Bajaron a tierra a cierta distancia de la Piazza San Marco, entrando por un tramo tranquilo del canal que discurría por detrás del palacio del dux. Los sirvientes transportaron su equipaje y un hombre ataviado con un abrigo largo forrado de piel se aproximó al muelle. Iba acompañado de cuatro guardias con casco de metal bruñido y portando picas. El hombre se presentó como Servo Zamboldi, asistente personal del dux. Hizo una profunda reverencia pero no se les acercó ni estrechó la mano a ninguno de los viajeros. Zamboldi los escoltó por una estrecha calleja de piedra que discurría en paralelo al canal y entraron en un patio.

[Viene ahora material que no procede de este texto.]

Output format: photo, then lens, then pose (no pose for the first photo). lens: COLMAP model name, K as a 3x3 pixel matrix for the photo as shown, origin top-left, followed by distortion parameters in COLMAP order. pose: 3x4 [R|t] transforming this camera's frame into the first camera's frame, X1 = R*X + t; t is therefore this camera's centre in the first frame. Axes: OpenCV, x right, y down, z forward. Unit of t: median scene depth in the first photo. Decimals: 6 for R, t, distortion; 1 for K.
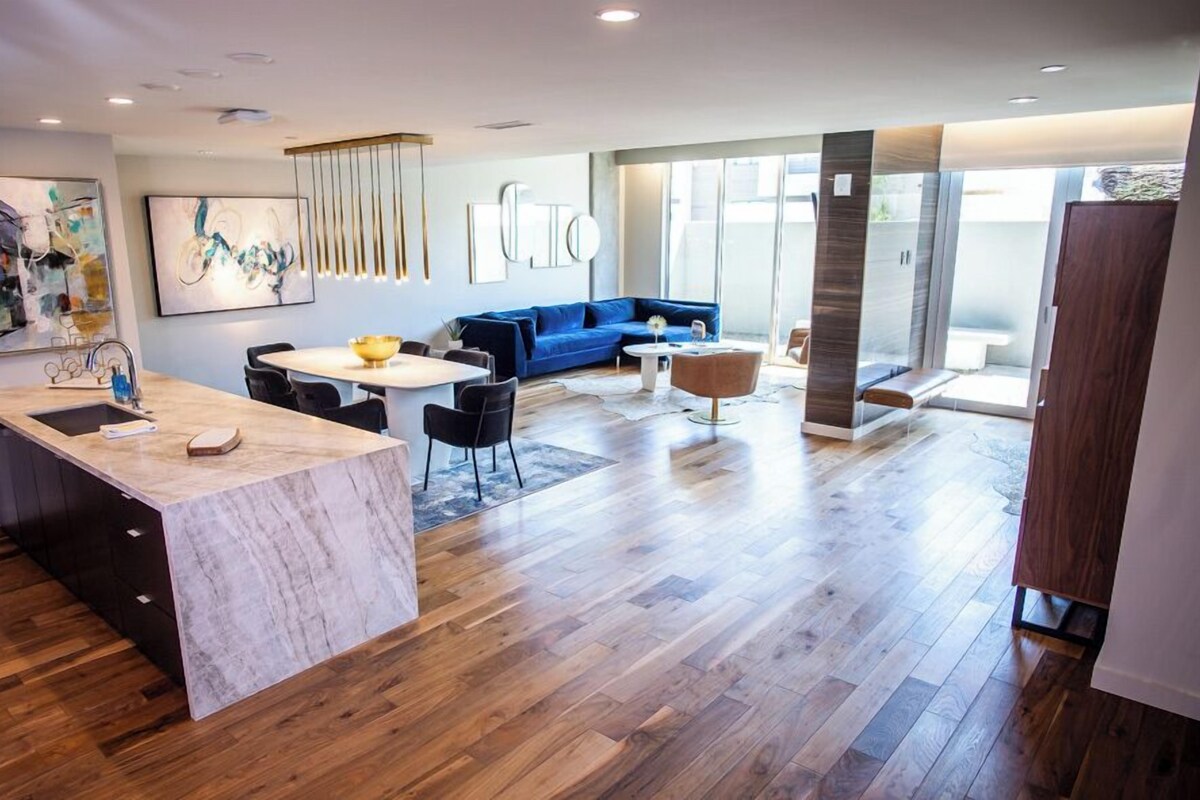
lens RADIAL K [[794.8, 0, 600.0], [0, 794.8, 400.0], [0, 0, 1]] dist [-0.051861, -0.000050]
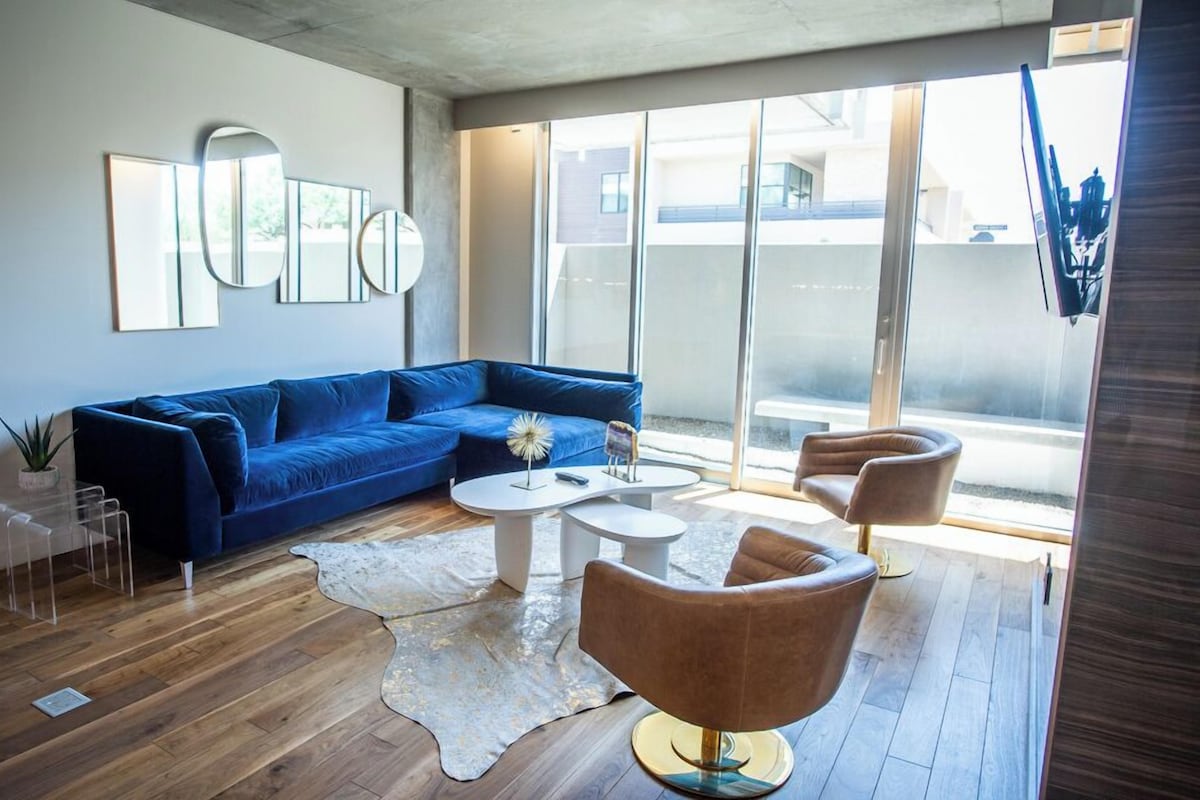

El palacio estaba sumido en una atmósfera apagada y lúgubre. Al cruzar una puerta, Zamboldi saludó con un gesto de la cabeza a los guardias y éstos se pusieron firmes. Después de subir por un magnífico arco de escalones de mármol, Cosimo y sus compañeros siguieron al asistente personal del dux por un fastuoso pasillo galería. Las paredes estaban decoradas con ricos tapices y hasta el suelo, que estaba compuesto de preciosos baldosines de intrincado diseño; a ambos lados del pasillo había exquisitas figuras de mármol y esculturas de bestias míticas. Era la primera vez que Cosimo visitaba Venecia, y aunque había oído hablar de sus muchas maravillas, se sentía más bien desconcertado ante la magnificencia del lugar.